Lisa Walsh, respondent, v. Robert Walsh, appellant.
Submitted—April 8, 2019
DECISION & ORDER
In a matrimonial action in which the parties were divorced by a judgment dated October 15, 2012, the defendant appeals from an order of the Supreme Court, Orange County (Elaine Slobod, J.), dated December 13, 2017. The order denied that branch of the defendant's motion which was to vacate or amend a Qualified Domestic Relations Order dated March 3, 2017.
ORDERED that the order dated December 13, 2017, is affirmed, with costs.
The parties were divorced pursuant to a judgment of divorce dated October 15, 2012, which incorporated, but did not merge, the parties' stipulation of settlement dated May 31, 2012. Pursuant to the judgment of divorce, the parties agreed that “[t]he [defendant's] retirement assets (including but not limited to 457 plan, variable supplement, annuity, pension) shall be divided by [Qualified Domestic Relations Order] pursuant to the Majauskas formula [ (see Majauskas v. Majauskas, 61 N.Y.2d 481) ]․ As well, if any retirement asset no longer has the sums necessary to provide the plaintiff with her Majauskas share of said asset, the plaintiff shall receive her share from another retirement asset.” Before the Supreme Court issued a Qualified Domestic Relations Order (hereinafter QDRO), the defendant depleted his New York City Deferred Compensation Plan and Detective's Endowment Annuity. In a postjudgment order dated December 22, 2015, the court directed that the plaintiff be paid her share of the depleted deferred compensation plan and annuity via additional distributions from the defendant's pension and variable supplement fund. On March 3, 2017, the court issued a QDRO. The defendant subsequently moved, inter alia, to vacate or amend the QDRO, arguing that the QDRO was not submitted on notice as required by the parties' stipulation of settlement, and that the distribution awarded to the plaintiff was excessive. In an order dated December 13, 2017, the court denied that branch of the defendant's motion, and the defendant appeals.

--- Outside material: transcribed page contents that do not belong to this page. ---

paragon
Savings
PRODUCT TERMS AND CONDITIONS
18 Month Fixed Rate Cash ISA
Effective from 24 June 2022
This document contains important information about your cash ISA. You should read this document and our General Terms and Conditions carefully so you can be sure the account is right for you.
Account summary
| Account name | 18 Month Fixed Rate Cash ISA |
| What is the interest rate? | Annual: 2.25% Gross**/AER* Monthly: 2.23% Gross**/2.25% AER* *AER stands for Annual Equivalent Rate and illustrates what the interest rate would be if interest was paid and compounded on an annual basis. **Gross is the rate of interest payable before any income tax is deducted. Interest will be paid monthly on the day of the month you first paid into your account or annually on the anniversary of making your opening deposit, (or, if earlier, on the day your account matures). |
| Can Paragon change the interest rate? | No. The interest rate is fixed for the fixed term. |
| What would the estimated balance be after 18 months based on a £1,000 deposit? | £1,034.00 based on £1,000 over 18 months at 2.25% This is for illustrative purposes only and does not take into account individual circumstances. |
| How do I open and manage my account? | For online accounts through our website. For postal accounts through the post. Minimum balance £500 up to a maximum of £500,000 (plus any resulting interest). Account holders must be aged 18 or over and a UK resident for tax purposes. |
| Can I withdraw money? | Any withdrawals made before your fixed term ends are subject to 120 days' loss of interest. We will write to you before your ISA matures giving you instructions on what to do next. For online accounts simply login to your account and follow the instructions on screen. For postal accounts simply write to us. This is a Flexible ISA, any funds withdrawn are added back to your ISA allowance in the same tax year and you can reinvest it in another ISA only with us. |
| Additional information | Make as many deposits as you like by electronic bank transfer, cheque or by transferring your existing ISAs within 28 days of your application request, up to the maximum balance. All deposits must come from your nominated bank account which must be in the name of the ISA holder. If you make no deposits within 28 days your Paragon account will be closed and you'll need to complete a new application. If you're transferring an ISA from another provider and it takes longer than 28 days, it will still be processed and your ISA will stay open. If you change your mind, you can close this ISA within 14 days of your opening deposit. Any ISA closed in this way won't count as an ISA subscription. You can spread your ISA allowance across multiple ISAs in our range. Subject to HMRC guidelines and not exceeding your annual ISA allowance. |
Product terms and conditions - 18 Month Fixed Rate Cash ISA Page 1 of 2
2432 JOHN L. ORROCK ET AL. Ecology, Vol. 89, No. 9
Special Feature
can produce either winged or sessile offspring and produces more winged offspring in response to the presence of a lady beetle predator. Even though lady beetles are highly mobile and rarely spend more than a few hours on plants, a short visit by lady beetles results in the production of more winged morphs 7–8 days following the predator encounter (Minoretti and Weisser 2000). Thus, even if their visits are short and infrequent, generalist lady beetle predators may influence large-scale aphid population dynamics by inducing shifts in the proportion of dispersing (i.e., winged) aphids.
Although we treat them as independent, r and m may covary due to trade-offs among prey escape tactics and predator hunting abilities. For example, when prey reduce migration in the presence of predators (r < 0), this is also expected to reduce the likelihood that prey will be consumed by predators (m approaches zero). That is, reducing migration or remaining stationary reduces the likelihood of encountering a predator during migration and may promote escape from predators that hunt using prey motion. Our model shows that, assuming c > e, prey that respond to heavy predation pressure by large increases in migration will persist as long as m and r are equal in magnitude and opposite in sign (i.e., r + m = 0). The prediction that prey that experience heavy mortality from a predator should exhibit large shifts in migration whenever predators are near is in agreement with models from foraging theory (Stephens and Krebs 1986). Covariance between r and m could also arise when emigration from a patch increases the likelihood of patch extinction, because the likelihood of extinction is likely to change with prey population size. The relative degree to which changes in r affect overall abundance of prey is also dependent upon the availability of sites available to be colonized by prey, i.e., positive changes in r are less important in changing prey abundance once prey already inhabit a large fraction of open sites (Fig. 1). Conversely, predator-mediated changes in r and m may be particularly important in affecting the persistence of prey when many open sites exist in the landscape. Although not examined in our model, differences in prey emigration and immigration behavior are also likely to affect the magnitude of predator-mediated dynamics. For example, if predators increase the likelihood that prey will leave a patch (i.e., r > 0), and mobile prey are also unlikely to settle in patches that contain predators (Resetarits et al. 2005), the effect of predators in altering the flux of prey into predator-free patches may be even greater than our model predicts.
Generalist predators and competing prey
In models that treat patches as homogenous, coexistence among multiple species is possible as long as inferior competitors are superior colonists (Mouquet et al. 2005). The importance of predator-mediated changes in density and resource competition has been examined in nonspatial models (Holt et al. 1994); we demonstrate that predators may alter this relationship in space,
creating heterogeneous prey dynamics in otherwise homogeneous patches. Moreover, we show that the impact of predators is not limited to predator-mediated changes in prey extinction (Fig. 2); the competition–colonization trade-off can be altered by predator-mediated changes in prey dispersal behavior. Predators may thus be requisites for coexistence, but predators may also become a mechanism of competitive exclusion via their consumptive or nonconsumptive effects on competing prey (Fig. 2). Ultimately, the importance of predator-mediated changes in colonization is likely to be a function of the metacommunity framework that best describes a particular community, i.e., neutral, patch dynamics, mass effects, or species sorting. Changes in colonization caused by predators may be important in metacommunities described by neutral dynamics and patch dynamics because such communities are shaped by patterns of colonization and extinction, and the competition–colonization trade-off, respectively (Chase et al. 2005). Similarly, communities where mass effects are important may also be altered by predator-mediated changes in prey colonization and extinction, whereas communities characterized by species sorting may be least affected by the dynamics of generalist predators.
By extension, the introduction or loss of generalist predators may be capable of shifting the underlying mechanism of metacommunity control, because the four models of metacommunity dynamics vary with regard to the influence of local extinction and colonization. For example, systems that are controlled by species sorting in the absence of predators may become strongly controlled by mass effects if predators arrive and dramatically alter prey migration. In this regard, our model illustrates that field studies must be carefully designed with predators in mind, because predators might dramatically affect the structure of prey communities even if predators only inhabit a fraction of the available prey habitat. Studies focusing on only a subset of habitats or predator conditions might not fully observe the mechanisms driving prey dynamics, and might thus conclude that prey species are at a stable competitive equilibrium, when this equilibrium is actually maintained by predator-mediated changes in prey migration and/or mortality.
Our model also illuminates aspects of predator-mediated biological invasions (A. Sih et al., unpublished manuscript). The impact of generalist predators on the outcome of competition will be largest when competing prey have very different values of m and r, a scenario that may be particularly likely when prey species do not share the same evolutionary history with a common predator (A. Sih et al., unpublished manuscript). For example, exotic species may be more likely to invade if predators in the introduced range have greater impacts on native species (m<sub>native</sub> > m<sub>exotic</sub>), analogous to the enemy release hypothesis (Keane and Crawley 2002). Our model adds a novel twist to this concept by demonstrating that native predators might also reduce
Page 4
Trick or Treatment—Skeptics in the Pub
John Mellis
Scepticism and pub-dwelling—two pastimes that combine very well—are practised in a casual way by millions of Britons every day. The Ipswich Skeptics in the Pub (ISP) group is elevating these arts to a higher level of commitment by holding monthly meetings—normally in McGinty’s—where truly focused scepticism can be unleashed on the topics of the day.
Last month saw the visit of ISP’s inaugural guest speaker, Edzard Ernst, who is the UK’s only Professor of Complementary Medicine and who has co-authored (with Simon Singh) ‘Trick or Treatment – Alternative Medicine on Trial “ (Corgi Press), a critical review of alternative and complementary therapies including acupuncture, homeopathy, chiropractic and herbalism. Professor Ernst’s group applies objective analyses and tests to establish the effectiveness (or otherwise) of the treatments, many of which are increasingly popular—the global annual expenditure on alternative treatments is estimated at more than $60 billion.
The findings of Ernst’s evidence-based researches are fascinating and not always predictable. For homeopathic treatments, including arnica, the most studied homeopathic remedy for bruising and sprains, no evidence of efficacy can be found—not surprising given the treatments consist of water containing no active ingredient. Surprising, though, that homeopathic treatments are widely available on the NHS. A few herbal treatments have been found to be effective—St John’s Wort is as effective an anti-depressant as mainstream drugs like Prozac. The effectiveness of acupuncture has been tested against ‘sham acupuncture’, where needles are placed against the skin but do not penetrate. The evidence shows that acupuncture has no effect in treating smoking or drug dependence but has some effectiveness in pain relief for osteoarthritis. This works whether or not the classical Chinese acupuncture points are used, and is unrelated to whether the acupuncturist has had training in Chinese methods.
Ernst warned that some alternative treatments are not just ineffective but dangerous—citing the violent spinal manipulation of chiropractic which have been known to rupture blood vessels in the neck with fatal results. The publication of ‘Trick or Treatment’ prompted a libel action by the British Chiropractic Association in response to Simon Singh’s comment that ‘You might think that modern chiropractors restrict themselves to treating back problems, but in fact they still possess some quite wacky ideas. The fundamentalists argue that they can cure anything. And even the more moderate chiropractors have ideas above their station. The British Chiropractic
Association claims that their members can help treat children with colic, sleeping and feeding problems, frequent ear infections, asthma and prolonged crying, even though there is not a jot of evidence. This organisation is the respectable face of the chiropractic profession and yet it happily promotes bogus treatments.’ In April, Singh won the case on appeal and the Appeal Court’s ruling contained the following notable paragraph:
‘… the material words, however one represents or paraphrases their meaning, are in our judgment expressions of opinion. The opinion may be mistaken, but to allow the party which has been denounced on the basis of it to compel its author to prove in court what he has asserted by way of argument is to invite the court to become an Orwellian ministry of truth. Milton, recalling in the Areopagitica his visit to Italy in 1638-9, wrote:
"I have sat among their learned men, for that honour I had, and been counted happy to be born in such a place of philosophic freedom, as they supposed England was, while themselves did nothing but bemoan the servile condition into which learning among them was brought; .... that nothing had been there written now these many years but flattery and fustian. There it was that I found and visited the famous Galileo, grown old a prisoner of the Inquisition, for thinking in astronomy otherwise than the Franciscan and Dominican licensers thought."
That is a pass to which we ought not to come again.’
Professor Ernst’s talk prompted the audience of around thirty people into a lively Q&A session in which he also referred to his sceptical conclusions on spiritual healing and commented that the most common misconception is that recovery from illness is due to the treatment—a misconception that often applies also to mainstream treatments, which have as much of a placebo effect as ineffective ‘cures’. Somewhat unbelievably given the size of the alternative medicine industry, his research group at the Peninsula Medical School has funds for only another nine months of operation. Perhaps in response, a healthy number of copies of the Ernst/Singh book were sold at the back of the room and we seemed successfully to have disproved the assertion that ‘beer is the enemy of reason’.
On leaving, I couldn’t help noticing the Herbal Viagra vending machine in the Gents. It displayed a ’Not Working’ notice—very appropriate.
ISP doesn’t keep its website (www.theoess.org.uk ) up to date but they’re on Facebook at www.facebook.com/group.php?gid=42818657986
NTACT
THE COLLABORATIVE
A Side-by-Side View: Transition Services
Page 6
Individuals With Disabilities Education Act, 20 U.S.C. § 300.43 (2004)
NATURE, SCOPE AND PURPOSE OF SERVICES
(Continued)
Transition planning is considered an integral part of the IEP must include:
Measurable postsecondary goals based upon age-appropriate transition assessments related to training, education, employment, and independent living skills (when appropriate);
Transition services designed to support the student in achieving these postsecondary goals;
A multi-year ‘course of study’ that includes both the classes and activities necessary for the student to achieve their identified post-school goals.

The defendant's contention that the QDRO was not submitted on notice lacks merit. The defendant's unsubstantiated allegation that his attorney never received a properly mailed notice of settlement with a copy of the QDRO was insufficient to rebut the presumption of proper mailing and receipt arising from the affidavit of mailing as well as the email sent by his attorney's office manager acknowledging receipt of the QDRO (see Platonov v. Sciabarra, 305 A.D.2d 651; Orlando v. Corning, Inc., 213 A.D.2d 464, 464–465; Jeraci v. Froehlich, 129 A.D.2d 557, 558–559). The defendant also failed to adduce evidence that the distribution from his pension and variable supplement fund awarded to the plaintiff by the QDRO conflicted with the terms of parties' stipulation of settlement, the judgment of divorce, or the postjudgment order directing that the plaintiff be paid her share of the depleted deferred compensation plan and annuity via additional distributions from the defendant's pension and variable supplement fund (see generally McCoy v. Feinman, 99 N.Y.2d 295, 304; Murphy v. Murphy, 120 AD3d 1319). Accordingly, we agree with the Supreme Court's determination to deny that branch of the defendant's motion which was to vacate or amend the QDRO.
LEVENTHAL, J.P., LASALLE, BARROS and BRATHWAITE NELSON, JJ., concur.